The Internet Economy

SECTION 4:11  THE EFFECT OF A SALES TAX ON PURELY COMPETITIVE EQUILIBRIUM

A sales tax differs from a specific tax in that the former collects a fixed percentage of the product price instead of a fixed amount per unit of product.  Assume the same initial demand and supply functions as in the previous section.

qd  = 100 - 2p       qs  = 3p - 50

but now a sales tax of 5 percent is imposed on the supplier.  This means that when the seller receives a price of po - 0.05po.  The new supply function is therefore derived by replacing  p with p - 0.05p.  We then have 

qs = 3(p - 0.05p) - 50

     =3p - 0.15p - 50

     =2.85p - 50

	The equilibrium market price is found by equating demand and supply functions, which yields

100 - 2p = 2.85p - 50

         150 = 4.85p

             p = $30.93

	The 5 percent sales tax thus raises equilibrium price from $30 to $30.93.  The supplier, however, must pay the tax on this amount, which is (0.05)(30.93) = $1.55.  He thus remains with $30.93 - 1.55 = $29.38, as opposed to the $30 he would keep without the imposition of the sales tax.  The supplier therefore pays $0.62 of the tax, while the consumer pays $0.93 of the tax in the form of a higher price. 
	The effects of a sales tax are thus similiar to those for a specific tax.  In either case, quantity sold is reduced as a result of the tax.  Both taxes are shifted in part to the customer.  

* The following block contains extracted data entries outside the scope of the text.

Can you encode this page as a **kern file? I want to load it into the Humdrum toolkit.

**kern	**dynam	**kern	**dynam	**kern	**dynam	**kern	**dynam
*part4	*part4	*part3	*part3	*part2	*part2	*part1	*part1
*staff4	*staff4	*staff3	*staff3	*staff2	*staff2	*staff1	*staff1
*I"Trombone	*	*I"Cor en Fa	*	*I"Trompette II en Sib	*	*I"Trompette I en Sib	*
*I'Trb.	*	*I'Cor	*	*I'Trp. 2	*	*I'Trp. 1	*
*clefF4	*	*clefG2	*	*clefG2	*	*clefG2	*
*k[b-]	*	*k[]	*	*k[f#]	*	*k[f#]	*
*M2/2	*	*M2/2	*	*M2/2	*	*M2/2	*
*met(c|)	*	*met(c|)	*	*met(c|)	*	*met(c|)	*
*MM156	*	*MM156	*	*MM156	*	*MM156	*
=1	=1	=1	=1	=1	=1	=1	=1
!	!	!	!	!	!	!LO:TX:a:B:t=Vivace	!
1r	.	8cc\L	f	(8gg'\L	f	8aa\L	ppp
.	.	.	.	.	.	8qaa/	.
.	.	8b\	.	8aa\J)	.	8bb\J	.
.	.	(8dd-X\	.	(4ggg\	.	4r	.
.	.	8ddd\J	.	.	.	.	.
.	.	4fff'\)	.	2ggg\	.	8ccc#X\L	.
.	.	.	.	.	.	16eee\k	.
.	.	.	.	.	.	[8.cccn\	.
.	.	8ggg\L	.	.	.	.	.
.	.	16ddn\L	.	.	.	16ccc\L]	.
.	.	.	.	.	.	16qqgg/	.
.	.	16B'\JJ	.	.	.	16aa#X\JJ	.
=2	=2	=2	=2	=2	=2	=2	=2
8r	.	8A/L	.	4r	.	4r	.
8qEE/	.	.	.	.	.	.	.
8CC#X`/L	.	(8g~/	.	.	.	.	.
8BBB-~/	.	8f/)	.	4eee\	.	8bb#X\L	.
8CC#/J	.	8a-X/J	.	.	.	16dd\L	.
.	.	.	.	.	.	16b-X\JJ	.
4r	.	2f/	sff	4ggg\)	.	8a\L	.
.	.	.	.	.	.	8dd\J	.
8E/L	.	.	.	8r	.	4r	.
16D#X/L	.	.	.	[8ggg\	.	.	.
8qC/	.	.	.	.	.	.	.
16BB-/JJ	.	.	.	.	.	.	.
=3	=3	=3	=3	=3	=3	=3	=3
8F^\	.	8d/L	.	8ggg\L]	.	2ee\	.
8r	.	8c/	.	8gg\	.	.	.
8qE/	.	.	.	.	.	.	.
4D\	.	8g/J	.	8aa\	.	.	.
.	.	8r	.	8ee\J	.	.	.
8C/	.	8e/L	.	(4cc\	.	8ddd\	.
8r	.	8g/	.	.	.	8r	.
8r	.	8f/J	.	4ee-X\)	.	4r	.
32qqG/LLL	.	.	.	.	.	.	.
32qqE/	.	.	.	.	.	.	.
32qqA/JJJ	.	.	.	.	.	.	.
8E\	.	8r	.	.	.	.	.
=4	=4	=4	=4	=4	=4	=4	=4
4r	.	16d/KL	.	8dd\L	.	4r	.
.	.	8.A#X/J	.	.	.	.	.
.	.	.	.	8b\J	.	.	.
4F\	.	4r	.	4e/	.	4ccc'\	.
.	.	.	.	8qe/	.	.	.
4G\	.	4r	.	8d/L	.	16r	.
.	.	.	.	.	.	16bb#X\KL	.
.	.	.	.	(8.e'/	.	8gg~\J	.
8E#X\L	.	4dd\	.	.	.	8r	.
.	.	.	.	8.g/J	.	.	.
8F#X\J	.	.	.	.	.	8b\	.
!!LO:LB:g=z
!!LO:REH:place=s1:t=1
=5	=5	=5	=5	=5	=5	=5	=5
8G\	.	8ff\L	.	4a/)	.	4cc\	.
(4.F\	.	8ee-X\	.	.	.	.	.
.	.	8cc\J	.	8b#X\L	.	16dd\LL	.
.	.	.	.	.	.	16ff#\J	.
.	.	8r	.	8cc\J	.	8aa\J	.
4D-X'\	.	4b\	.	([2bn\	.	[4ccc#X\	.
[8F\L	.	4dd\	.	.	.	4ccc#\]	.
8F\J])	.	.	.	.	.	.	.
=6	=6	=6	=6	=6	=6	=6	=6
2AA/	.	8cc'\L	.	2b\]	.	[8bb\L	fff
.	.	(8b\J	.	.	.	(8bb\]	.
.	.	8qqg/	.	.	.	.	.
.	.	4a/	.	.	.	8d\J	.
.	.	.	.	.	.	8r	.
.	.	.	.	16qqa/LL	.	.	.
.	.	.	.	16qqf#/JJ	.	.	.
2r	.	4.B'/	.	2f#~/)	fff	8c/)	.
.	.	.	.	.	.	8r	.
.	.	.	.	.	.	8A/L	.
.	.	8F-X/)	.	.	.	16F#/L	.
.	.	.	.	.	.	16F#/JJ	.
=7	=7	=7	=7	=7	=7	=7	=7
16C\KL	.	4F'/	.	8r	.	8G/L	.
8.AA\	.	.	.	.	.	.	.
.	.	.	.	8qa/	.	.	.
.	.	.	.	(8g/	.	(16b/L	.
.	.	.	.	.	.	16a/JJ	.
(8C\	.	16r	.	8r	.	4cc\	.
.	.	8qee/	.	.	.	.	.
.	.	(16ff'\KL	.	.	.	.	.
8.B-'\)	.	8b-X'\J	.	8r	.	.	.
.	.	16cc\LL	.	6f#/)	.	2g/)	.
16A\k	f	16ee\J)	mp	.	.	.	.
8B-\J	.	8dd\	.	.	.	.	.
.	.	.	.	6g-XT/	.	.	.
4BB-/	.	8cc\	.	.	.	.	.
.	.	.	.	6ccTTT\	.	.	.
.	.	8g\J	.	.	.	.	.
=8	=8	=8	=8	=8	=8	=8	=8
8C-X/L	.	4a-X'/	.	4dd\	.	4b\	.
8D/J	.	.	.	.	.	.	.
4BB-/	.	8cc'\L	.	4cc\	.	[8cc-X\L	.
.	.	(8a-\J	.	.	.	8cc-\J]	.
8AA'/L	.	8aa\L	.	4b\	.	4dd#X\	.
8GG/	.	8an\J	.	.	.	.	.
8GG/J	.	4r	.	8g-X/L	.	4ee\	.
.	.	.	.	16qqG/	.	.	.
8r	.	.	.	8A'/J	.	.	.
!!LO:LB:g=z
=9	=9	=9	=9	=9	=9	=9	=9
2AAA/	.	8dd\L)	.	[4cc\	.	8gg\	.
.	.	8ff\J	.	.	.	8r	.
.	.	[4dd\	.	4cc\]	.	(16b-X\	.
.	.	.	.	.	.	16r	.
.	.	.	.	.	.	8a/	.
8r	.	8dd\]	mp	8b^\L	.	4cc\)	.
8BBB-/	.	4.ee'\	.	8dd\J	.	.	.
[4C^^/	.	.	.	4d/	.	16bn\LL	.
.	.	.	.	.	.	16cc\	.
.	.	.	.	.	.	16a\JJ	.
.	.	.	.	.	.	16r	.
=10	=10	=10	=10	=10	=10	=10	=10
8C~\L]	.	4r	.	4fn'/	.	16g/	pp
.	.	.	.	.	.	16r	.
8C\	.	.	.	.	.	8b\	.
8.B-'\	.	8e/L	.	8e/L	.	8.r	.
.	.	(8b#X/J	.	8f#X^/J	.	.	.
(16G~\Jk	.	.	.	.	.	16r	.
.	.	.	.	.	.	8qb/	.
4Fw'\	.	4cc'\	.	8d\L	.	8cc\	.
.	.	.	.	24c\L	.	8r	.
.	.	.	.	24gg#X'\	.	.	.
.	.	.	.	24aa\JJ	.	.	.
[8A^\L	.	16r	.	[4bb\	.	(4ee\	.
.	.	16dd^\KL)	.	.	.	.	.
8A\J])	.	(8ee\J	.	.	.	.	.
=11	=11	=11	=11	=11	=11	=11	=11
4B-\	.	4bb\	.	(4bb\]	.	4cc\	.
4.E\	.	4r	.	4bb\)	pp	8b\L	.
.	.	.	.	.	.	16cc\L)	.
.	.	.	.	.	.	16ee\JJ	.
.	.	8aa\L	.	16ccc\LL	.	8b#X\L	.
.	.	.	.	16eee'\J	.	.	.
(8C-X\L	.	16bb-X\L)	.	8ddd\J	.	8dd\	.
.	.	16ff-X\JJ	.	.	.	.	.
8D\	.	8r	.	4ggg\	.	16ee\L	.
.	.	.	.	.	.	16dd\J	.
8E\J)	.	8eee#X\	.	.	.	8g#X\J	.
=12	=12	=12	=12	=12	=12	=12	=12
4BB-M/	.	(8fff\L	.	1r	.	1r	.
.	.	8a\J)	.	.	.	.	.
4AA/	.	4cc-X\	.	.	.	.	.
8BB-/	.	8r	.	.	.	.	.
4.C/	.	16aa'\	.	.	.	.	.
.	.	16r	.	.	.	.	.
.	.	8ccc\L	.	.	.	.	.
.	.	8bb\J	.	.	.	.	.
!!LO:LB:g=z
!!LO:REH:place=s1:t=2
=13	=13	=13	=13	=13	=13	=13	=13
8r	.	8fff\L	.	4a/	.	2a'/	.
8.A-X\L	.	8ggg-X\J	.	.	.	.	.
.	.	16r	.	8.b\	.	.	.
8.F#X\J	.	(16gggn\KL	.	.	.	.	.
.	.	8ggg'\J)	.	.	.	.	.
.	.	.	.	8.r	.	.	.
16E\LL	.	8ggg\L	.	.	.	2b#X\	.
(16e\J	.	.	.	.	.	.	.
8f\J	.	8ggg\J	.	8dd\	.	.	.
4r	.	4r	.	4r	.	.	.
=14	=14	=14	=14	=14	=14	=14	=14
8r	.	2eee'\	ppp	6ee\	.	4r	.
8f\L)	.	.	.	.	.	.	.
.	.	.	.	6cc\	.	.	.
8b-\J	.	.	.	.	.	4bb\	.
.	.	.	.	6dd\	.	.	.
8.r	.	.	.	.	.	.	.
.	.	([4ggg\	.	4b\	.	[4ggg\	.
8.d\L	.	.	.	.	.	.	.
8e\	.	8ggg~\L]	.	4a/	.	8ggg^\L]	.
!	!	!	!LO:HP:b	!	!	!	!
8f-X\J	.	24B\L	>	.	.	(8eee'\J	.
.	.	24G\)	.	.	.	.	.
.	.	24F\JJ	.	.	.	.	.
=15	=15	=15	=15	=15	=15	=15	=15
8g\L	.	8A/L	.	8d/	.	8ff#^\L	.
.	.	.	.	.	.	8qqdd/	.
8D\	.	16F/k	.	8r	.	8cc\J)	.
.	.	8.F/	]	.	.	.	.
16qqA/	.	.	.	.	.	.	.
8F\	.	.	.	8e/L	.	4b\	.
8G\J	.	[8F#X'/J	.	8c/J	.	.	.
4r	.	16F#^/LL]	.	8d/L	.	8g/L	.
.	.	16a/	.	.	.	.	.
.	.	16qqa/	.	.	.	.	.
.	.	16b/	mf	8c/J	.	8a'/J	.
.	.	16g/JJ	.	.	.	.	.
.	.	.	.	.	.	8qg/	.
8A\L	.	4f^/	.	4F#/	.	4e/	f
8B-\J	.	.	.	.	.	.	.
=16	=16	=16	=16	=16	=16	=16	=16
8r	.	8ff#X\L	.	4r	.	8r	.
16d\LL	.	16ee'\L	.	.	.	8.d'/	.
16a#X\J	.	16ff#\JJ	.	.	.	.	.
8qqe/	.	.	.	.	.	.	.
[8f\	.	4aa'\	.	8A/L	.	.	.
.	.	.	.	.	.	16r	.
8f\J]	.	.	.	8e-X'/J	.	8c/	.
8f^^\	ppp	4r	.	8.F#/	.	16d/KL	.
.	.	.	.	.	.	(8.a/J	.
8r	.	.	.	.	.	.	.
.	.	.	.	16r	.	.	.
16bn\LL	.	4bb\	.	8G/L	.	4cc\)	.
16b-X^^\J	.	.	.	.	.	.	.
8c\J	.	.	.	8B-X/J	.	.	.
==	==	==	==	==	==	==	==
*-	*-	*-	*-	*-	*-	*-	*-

ILLUSTRATION:  Consider the general linear demand and supply function

qd = b - ap     qs = cp - d      where b, d> 0  and  a, c > 0

A sales tax of amount h is imposed on the supplier.  We then have 

qd = b - ap    qs = c(p - hp) - d

                        = cp - chp - d

                        = (c - ch)p - d

Equilibrium is then determined by setting qd = qs , which yields 

b - ap = (c - ch)p - d

 b +d  = (c + a - ch)p

       p =  b + d / c+ a - ch

Comparing  this to the equilibrium price without any taxes of 

p = b + d / c + a

we see that equilibrium price increases due to the sales tax.

	
	Assume now that a 5 percent sales tax is imposed on the consumer instead of the supplier.  The initial demand and supply functions are as:

qd = 100 - 2p      qs = 3p - 50

As a result of the sales tax, there is a change in the demand function, because at a price of po the product would really cost the consumer po + 0.05po.  The new demand function is therefore derived by replacing p with p + 0.05p.  This yields

qd = 100 - 2( p + 0.05p)

     = 100 - 2p - 0.10p

	The equilibrium market price is then found by equating demand and supply functions:

100 - 2p - 0.10p = 3p - 50
         

         5p + 0.10p = 150

                 5.10p = 150

                        p = 150 / 5.1

                        p = $29.41

	In addition to the market price of $29.41, the consumer must pay a tax of (0.05)(29.41) = $1.47.  The total cost of the product to the consumer  is therefore $29.41 + $1.47 = $30.88.  Without the imposition of any tax, the equilibrium market price would be $30.  Therefore the consumer pays $0.88 of the tax, while the supplier pays the other $0.59 in the form of receiving a lower price.
	The government thus collects $0.08 less in taxes per unit in this case than when the tax is imposed on the supplier ($1.47 compared to $1.55).  The consumer pays $0.05 less ($30.88 compared to $30.93), while the supplier pays $0.03 less ($0.59 compared to $0.62) when the tax is imposed upon the customer.
	The reason for this result is that when levied on the seller, the tax is a percentage of the full selling price, including the additional amount that the consumer is paying because of the tax.  On the other hand, when levied on the customer, the tax is a percentage of the price before taxes.  Thus, in the illustration above, the tax when levied on the seller was 5 percent of $30.93, but when levied on the customer it was 5 percent of $29.41.   =